# Vlookup vs Index/Match



## iknowu99 (Sep 2, 2008)

Hello All,

I have seen awhile back formulas that would emulate vlookup and would lookup not only to the right of the table array but also to the left and anywhere, i believe they used index formula and match formula in combination and it would act like vlookup/hlookup. Which way is faster for excel to calculate?


----------



## Jonmo1 (Sep 2, 2008)

Oops, I accidentally voted for Vlookup, meant to vote for Index/Match.
Can a moderator correct it?


----------



## iknowu99 (Sep 2, 2008)

jonmo1 you the only one :D

for others, please see :
http://www.mrexcel.com/forum/showthread.php?t=339373


----------



## NateO (Sep 2, 2008)

Ask yourself this, which of the two commits the smaller array to memory.

There's your answer. 
	

	
	
		
		

		
			





*Edit:* I might have to rethink that, Vlookup() would make one memory commitment, and Index(Match()) would make two. When in doubt, use a timer.

Still, you have to love the flexibility of Index(Match())


----------



## Domski (Sep 2, 2008)

I think the two of them have their place.

If I want to quickly populate a column of data based from one column in another table of data I will often use Vlookup. It's quicker to type as well.

On the other hand Index and Match is far more flexible. One of my main uses for it is adding multiple columns of info from one table into another. In this case I will do the match in one column and then use multiple Index formulas in the other. Another advantage of match is that it has the 3 possible switches (-1,0,1) where Vlookup is limited to just the 2 (True, False).

Dom


----------



## SydneyGeek (Sep 3, 2008)

Definitely horses for courses. If you need to look left, it's a no-brainer. If you are pulling data from many columns away, INDEX/MATCH too. For narrow tables, VLOOKUP is pretty good. 
I also find that teaching VLOOKUP is easier than INDEX/MATCH -- it can take a bit to get your head around it initially. 

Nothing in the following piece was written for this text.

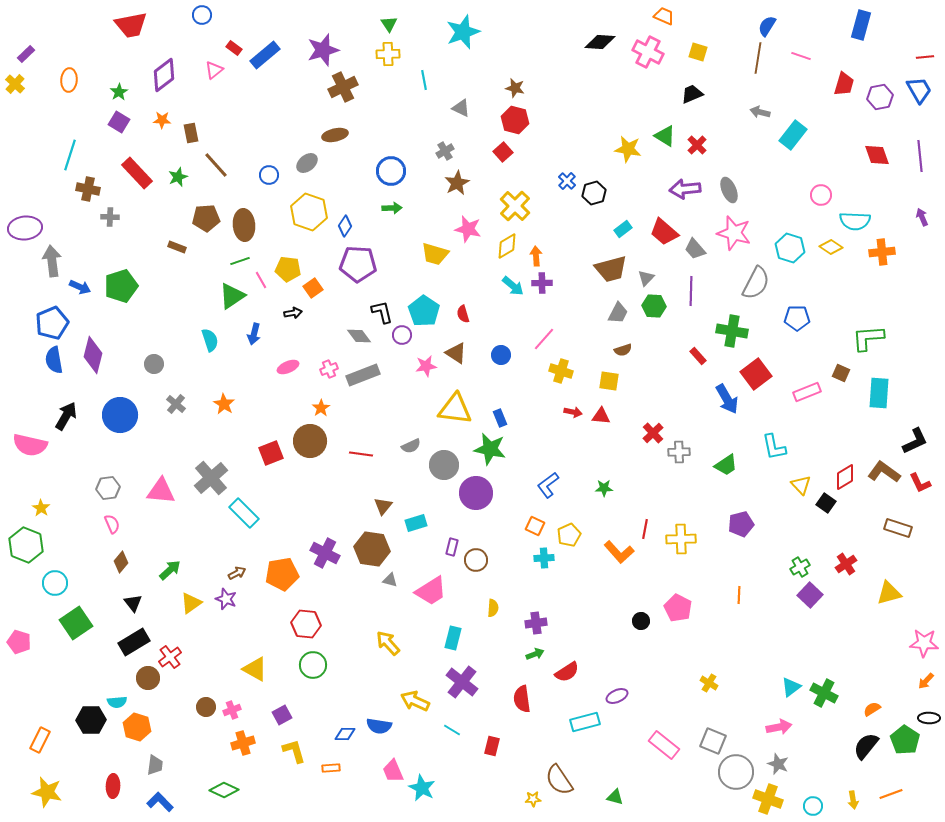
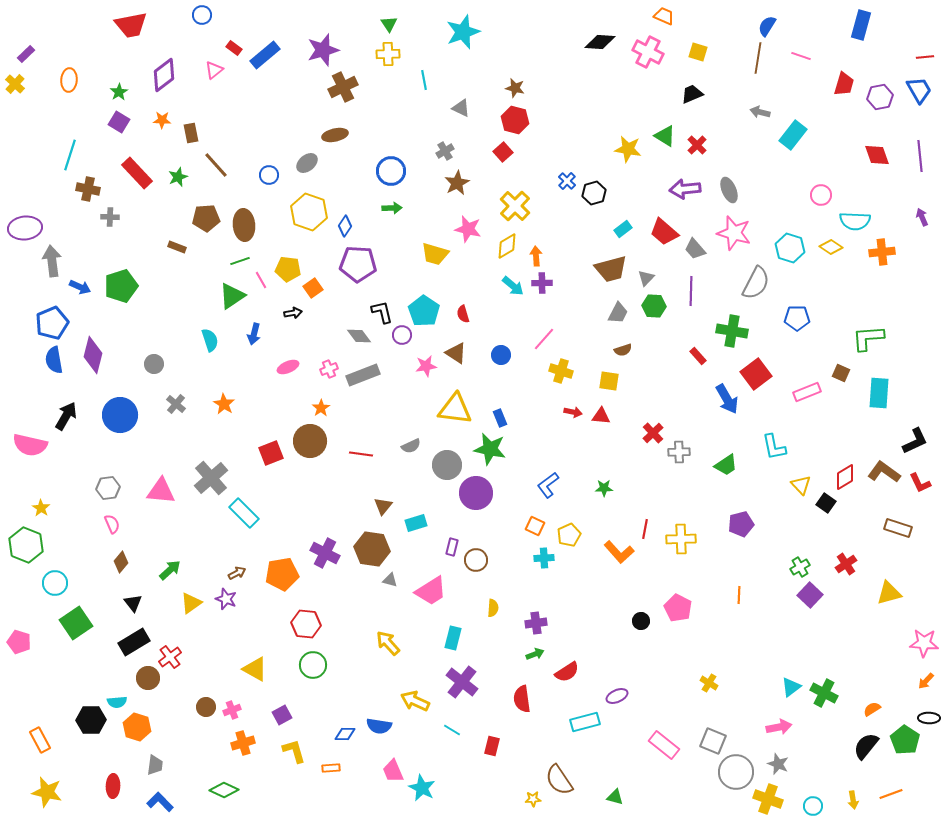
gray circle at (444, 465): moved 3 px right
orange rectangle at (40, 740): rotated 55 degrees counterclockwise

And... INDEX/MATCH as an array lets you find the first non-zero value (eg, break-even point in a cash flow). So for flexibility it's the winner for me.

Denis


----------



## Cbrine (Sep 3, 2008)

While I agree that the index match combination is much more flexible than the vlookup(left lookups, and multiple criteria), I would have to agree with Denis.  I've had to many nightmares with updating the range of the index, but forgeting to update the match portion....ends up with valid looking results, that are totally wrong.  (PS-I know that named ranges would eliminate this issue, but I didn't use them at the time I learn the index/match, and now I'm addicted to vlookup)


----------



## DigitalHik (Sep 3, 2008)

I think both are extremely useful tools in their respective contexts. For pulling data from pivot tables into reports, Vlookup is definitely the way to go. For pulling data into a chart or report based on one key field of data, then by all means, Index.


----------



## TinaP (Sep 3, 2008)

Vlookup when I can; Index/Match when required.


----------



## schielrn (Sep 3, 2008)

On a side note, on other boards like this that have polls, there is an option to see who has voted for which topic, is it just that the poll creator has disabled this option or is it not available (I have not created a poll so I don't know)?


----------



## Domski (Sep 3, 2008)

schielrn said:


> On a side note, on other boards like this that have polls, there is an option to see who has voted for which topic, is it just that the poll creator has disabled this option or is it not available (I have not created a poll so I don't know)?


 
As far as I know on here you can only view the statistical results, who's voted for what is anonymous to the standard user who creates the poll.

Dom


----------